Я много раз убеждался, что в районе мозжечка, там, где шейные мышцы крепятся к черепу, находится точка настолько чувствительная, что девочка не позволяет к ней прикасаться, в эту точку передаются якобы все ощущения, которые испытывает ее левая рука.

Электрические эманации этого ребенка имеют характер прерывистых волн, испускаемых последовательно разными частями ее тела, причем самое сильное воздействие, опрокидывающее стол, происходит на уровне ее таза.

Каков бы ни был характер этой энергии, она ощущается как воздушный поток, дуновение холодного воздуха. Я чувствовал явственно краткое дуновение на своей руке, как будто на нее подули губами.
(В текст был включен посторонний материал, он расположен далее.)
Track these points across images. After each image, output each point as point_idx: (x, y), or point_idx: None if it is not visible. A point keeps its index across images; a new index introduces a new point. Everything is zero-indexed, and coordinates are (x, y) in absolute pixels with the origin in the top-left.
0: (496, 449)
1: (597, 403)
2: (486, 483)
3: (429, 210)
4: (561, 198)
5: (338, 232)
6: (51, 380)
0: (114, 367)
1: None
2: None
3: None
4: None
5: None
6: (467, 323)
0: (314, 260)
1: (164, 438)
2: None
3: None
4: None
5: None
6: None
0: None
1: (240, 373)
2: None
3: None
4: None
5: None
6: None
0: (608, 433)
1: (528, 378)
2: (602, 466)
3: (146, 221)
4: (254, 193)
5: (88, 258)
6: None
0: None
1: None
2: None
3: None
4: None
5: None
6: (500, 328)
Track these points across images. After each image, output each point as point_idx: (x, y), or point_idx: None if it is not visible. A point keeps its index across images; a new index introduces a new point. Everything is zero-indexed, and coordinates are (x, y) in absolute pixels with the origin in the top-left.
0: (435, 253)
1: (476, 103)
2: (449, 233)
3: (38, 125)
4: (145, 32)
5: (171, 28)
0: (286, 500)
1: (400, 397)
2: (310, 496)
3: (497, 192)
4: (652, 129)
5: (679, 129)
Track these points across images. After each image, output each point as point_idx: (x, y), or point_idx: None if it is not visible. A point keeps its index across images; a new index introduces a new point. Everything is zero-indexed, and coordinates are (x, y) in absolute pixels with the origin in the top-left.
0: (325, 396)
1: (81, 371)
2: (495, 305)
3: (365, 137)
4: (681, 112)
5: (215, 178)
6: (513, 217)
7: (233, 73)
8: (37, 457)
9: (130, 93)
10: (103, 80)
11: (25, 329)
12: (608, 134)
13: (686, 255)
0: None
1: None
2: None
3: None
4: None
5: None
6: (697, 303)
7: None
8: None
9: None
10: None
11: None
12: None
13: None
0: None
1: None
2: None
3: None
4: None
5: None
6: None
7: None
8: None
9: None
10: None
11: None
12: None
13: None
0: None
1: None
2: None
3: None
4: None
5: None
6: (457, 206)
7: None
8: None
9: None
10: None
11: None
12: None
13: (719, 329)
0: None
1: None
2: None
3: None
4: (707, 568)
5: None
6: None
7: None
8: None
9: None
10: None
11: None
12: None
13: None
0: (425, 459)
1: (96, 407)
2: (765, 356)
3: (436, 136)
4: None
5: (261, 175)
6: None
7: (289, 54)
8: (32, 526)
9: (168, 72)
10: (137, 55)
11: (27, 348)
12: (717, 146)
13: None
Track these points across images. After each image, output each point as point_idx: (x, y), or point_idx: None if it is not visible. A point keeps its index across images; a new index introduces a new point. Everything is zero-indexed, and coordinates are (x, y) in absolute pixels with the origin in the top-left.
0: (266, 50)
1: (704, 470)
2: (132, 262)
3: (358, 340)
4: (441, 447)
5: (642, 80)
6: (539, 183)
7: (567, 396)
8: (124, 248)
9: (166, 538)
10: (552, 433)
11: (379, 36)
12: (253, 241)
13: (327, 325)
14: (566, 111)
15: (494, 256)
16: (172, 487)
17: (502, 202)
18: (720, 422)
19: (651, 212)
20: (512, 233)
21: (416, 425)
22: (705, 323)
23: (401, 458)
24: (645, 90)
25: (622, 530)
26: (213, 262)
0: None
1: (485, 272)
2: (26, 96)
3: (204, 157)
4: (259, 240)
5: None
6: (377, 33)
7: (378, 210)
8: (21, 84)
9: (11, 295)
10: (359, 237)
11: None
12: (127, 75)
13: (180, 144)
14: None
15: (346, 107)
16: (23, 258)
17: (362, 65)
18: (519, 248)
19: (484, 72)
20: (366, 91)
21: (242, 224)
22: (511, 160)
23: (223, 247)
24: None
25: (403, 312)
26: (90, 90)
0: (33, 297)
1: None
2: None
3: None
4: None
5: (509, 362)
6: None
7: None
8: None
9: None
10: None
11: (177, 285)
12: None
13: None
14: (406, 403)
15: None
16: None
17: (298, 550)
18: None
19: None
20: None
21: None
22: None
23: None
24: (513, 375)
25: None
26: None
Такая нерегулярность выделения флюидов может объясняться несколькими причинами: во-первых, постоянной настороженностью девочки, которая то и дело оглядывается, боясь, что кто-то или что-то к ней прикоснется; вовторых, ее страхом перед той силой, источником которой она является и которая толкает ее в противоположную от ближних предметов сторону; и в-третьих, степенью.ее усталости и сосредоточенности. Когда она ни о чем не думает или когда внимание ее рассеяно, таинственная сила проявляет себя с наибольшей интенсивностью.

Когда она приближала палец к северному полюсу намагниченного железного бруска, она получала сильный укол; южный полюс не производил на нее никакого действия. Когда брусок заменили и она не знала, где какой полюс, она безошибочно их определяла.

Этой девочке тринадцать лет, она не достигла еще половой зрелости, и я знаю от ее матери, что ничего похожего на менструацию у нее еще не было. Эта девочка сильная и здоровая.